**Activity**
Scan the entries below and tally the lines that include "tail". Return nothing but the tally.

= = =

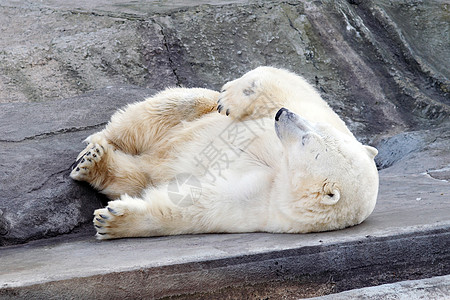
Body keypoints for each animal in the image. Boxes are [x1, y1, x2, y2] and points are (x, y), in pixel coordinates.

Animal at [71, 66, 380, 239]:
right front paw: (232, 96)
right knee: (177, 105)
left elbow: (191, 206)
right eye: (314, 129)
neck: (281, 172)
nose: (284, 115)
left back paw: (94, 163)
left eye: (306, 141)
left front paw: (112, 220)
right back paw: (97, 143)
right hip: (183, 118)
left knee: (139, 175)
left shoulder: (261, 205)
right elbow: (284, 84)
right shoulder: (299, 119)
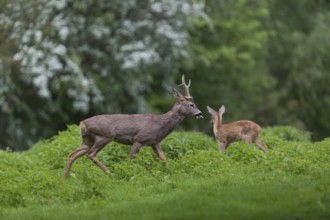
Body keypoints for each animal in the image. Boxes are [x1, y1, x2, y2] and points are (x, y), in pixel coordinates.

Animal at [63, 75, 204, 179]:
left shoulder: (154, 142)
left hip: (87, 140)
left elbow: (165, 159)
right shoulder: (139, 139)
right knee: (91, 154)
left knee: (72, 155)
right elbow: (131, 160)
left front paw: (174, 173)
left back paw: (65, 179)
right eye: (191, 104)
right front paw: (127, 174)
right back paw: (110, 173)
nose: (200, 113)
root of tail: (83, 123)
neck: (160, 124)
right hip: (104, 136)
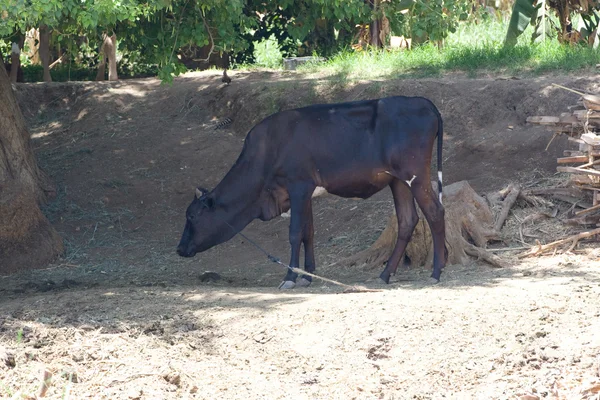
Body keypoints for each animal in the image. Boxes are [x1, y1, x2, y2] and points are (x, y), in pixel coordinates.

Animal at [176, 94, 442, 288]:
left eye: (192, 216)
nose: (179, 248)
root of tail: (423, 102)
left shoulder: (298, 185)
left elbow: (295, 233)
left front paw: (290, 277)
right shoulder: (304, 193)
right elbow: (308, 232)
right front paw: (307, 275)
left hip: (416, 175)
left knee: (435, 212)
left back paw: (437, 271)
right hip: (398, 180)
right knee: (408, 220)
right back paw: (385, 274)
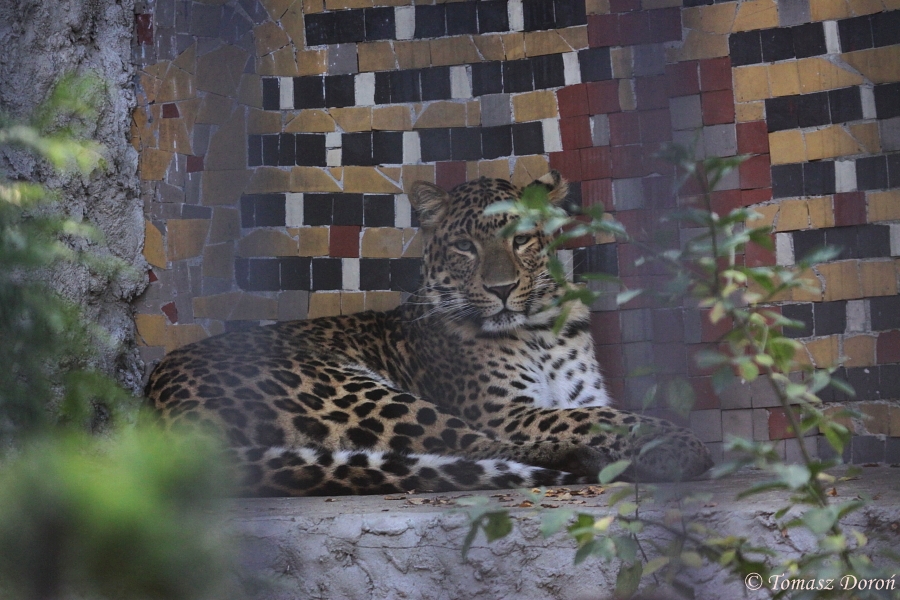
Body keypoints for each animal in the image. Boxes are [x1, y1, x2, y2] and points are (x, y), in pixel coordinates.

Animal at [146, 171, 713, 497]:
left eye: (523, 240)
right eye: (465, 247)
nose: (502, 289)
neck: (536, 330)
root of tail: (154, 412)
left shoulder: (583, 394)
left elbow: (604, 413)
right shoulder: (507, 410)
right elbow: (608, 419)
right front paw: (684, 443)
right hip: (349, 387)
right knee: (475, 447)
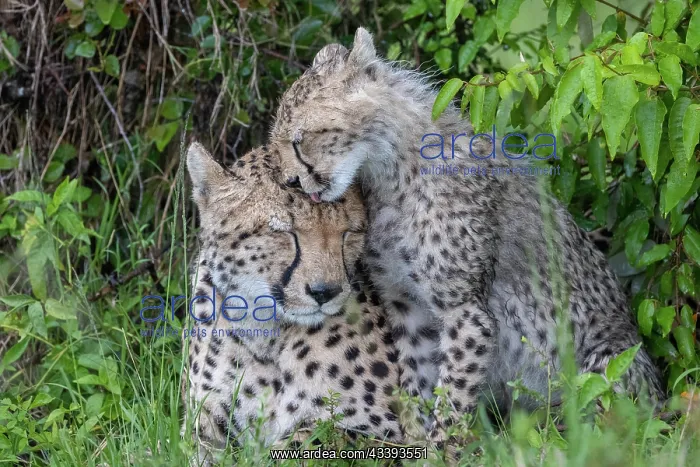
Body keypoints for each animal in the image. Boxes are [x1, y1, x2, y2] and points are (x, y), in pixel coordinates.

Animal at [181, 141, 407, 461]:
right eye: (284, 232)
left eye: (349, 233)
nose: (325, 292)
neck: (266, 335)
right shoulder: (205, 426)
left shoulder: (386, 432)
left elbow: (299, 445)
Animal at [269, 27, 665, 436]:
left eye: (299, 141)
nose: (291, 181)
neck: (389, 172)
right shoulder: (407, 305)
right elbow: (417, 386)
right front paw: (418, 441)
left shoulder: (465, 312)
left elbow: (453, 401)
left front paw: (443, 443)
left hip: (606, 374)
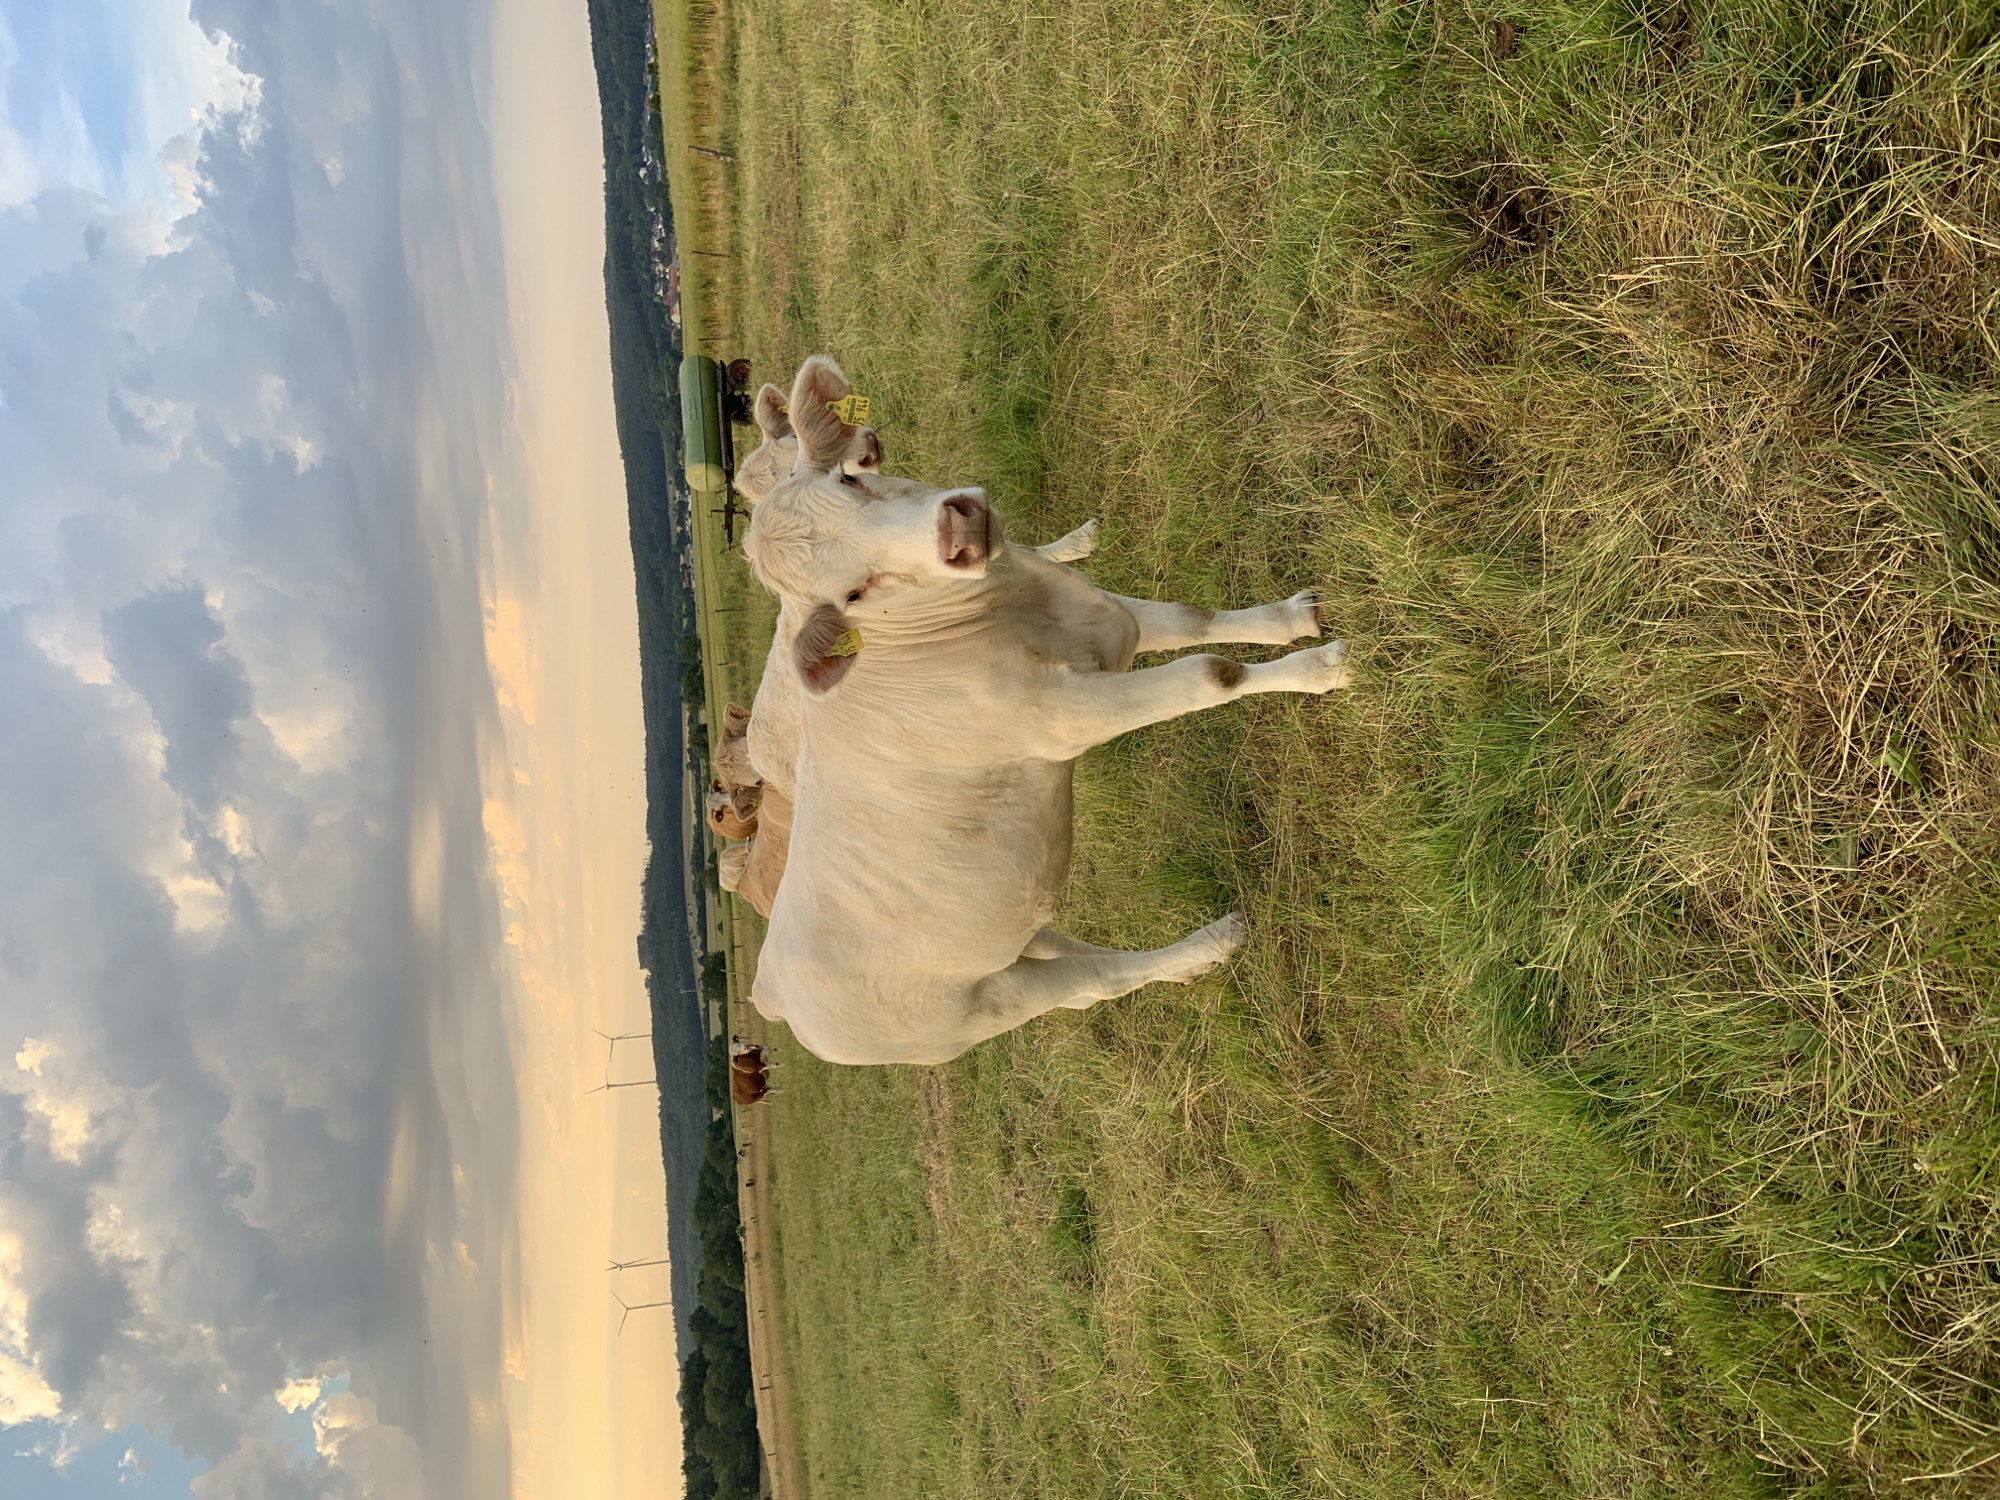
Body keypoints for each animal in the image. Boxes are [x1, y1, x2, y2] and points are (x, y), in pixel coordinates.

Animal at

= = =

**Response below**
3